Wednesday, January 18, 2012

Flushing our sewage into waterways unacceptable


 By Jim Mosher

Wastewater treatment has advanced since the halcyon days of ancient Rome — with a noted exception. As did the Romans, we continue to dump sewage into our waterways.

We remove the obvious bad stuff but are forced, by technological limits and a lack of political will, to leave a whole bunch of bad stuff in the treated sewage we discharge into our waterways. If the Romans treated their sewage at all, it was by incidental dilution because its sewage system was combined with its drainage system.

The combined sewer system in Winnipeg isn’t much different; seems we haven’t advanced much since ancient Rome. During heavy rainfalls, snowmelts and watermain breaks, Winnipeg’s system simply overflows. That results in raw sewage entering the Red and Assiniboine rivers. It is well documented that such events cause nutrient loading of waterways and can lead to fish kills in the receiving waters.

This situation is no longer tolerable.

One cannot blame the members of Winnipeg’s current city council entirely. They were not around when the city’s combined sewer system was built decades ago. But they can be blamed for dragging their feet on construction of a new system. Yes, the price tag is in the hundred of millions of dollars — it’s a price we should all share. Let’s get on with it.
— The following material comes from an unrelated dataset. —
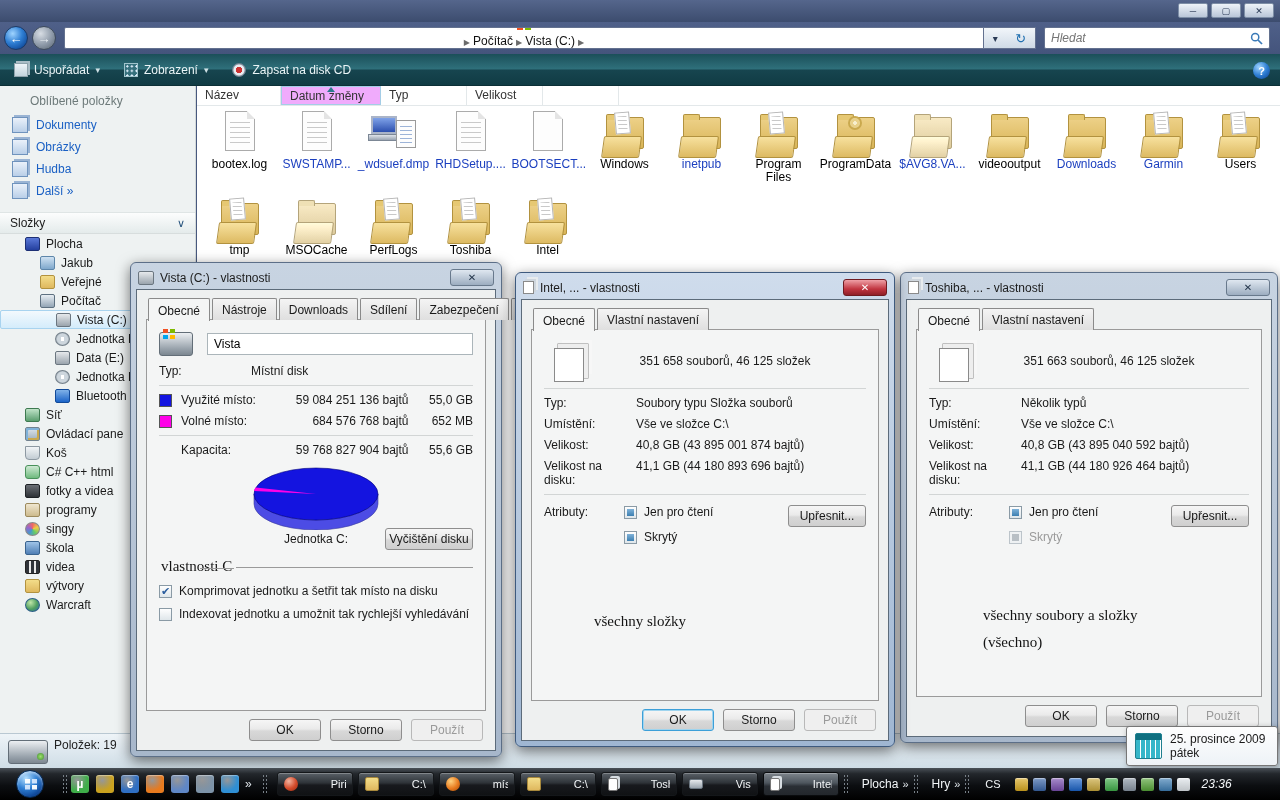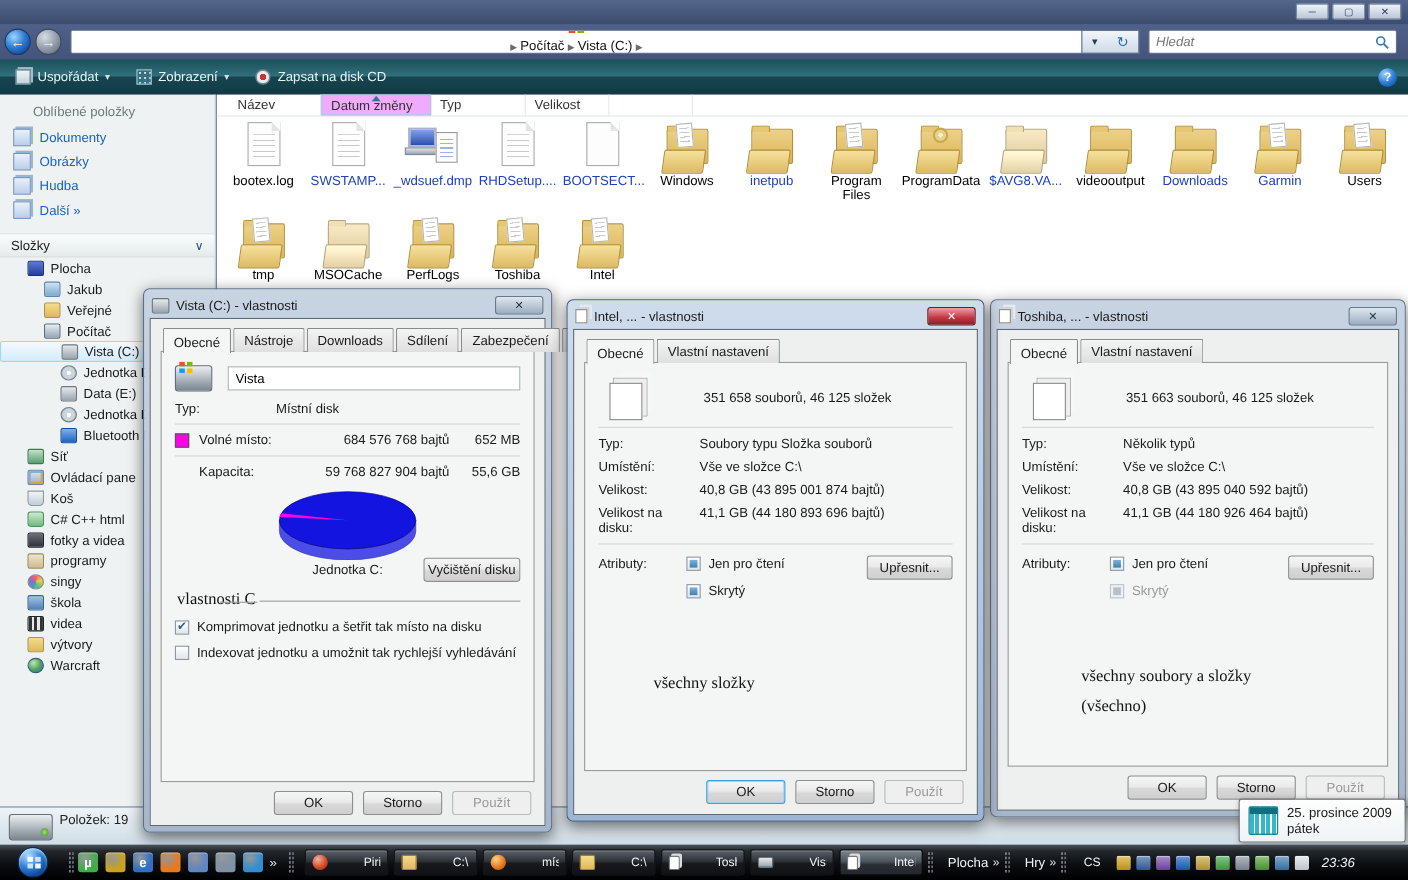"Název" .cols { padding-left: 11px -> none }
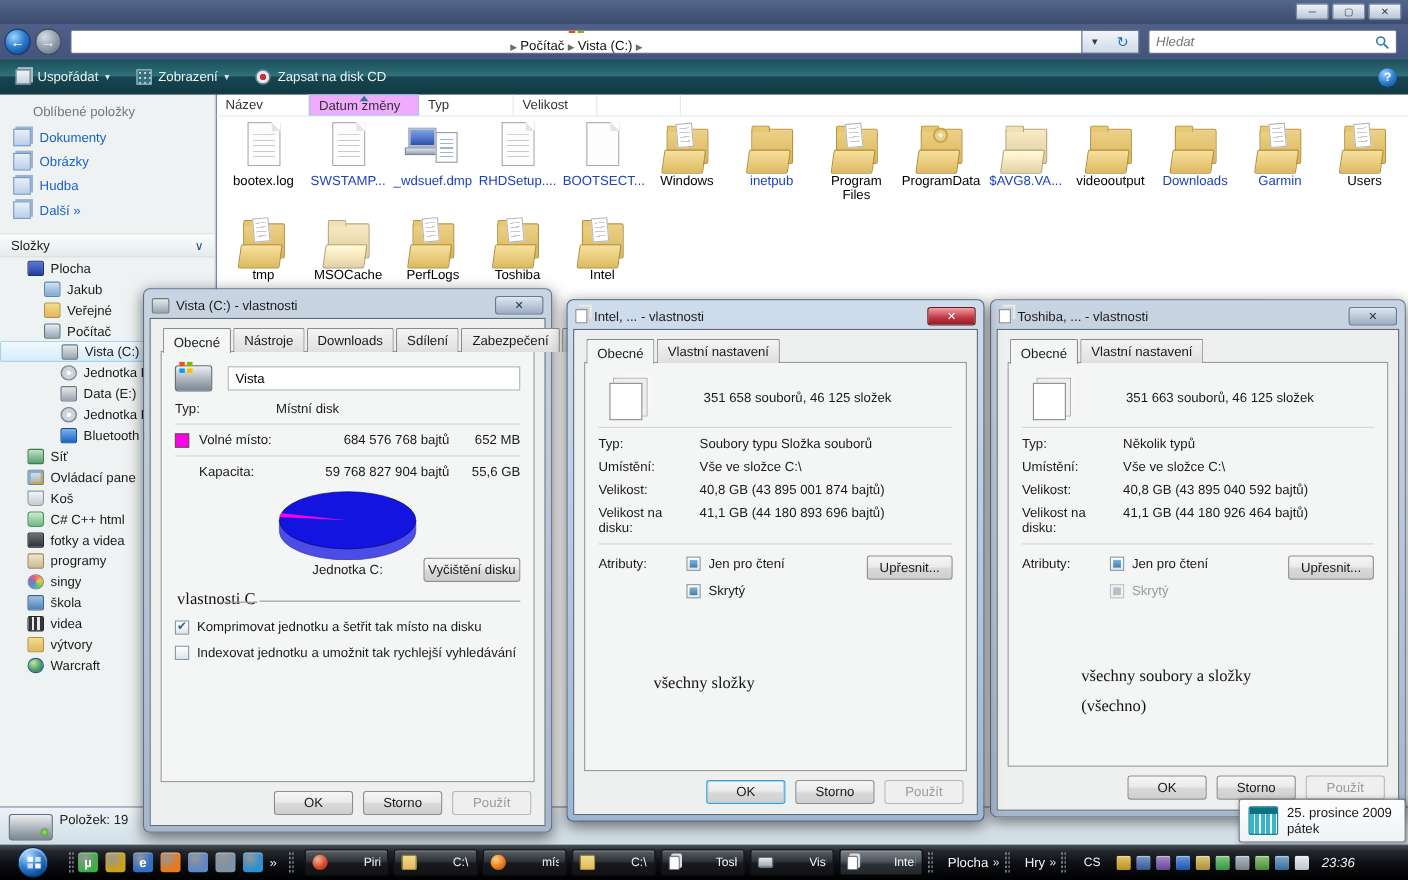"Využité místo:" div.urow { html: none -> <div> <span></span> <span>Využité místo:</span> <span>59 084 251 136 bajtů</span> <span>55,0 GB</span> </div> }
Though the sewage of the modern moment has been ‘treated’, it continues to foul our lakes and streams with a host of contaminants. It’s not as noxious as the pollution that flowed into the Tiber River from the sewage systems of long-ago Rome but it remains a toxic brew.

The effluent that comes out after sewage is treated contains nutrients that stress out waterways, as well we know; but that effluent also contains pathogens, toxic chemicals, household products, hormones, antibiotics, pharmaceuticals and road salt, according to the 15th Biennial Report of the International Joint Commission (IJC), released in January 2011.

“The sources of these threats include: failing septic systems, leaking underground storage tanks, hazardous waste sites, abandoned wells, leaking sanitary sewers, confined animal feeding operations, de-icing practices, landfills, land application of manure, agricultural practices, spills, atmospheric deposition, vehicle fluids, cemeteries, petroleum refineries and injection wells,” the IJC report states.

But that’s not all, there are ‘chemicals of emerging concern’, chemicals that are unregulated or inadequately regulated. “Wastewater treatment plants, one of the leading conveyors of these chemicals to the nearshore [of waterways], are not designed to remove them,” the report notes with some understatement.

Dumping ‘treated’ sewage into waterways then is a game of ecological Russian roulette. While there is no ready solution, there are alternatives available, including composting and combustion toilets — choices that are out of the financial reach of many. Constructed wetlands  absorb nutrients and take up microorganisms that otherwise foul our waterways; they have proved effective in some locales. These man-made wetlands offer an additional level of treatment, but they’re usually only suitable for smaller communities; city-scale use of constructed wetlands would consume too much land.

The chemicals we know are washed out with our effluent and the others of ‘emerging concern’ can probably be removed with additional, likely costly, layers of treatment. Those innovative design approaches may be decades away.

In the absence of a ready solution, municipalities will continue to treat their sewage to the standards now in place then allow that effluent to run into our waterways, whether from lagoons or wastewater treatment plants.

We have become too accustomed to ‘washing away’ our sewage with water, says David Schindler, Killam professor of ecology at the University of Alberta. Is there an alternative? Not in the short term, says Schindler.

“I really think, though, that in the long term we need to get away from the 19th-century notion that water is just there to wash away sewage,” Schindler said in an interview with the author in 2007. “Composting and combustion toilets — I think we really need to be turning to that on a large scale.”

Many jurisdictions offer modest incentives to switch to low-flush and alternative toilets. We could adopt a more aggressive approach. New-home builders and sellers should be required to install toilets that reduce or remove both water and organic material from the wastewater stream. This would not increase the price of a home by a lot, but it could make a difference over a few decades.

The incremental nature of fundamental change is frustrating because it will take years for our actions to have a measurable impact. Staying with the status quo will only exacerbate the problem. We must, at the least, take the baby steps that are required. And soon.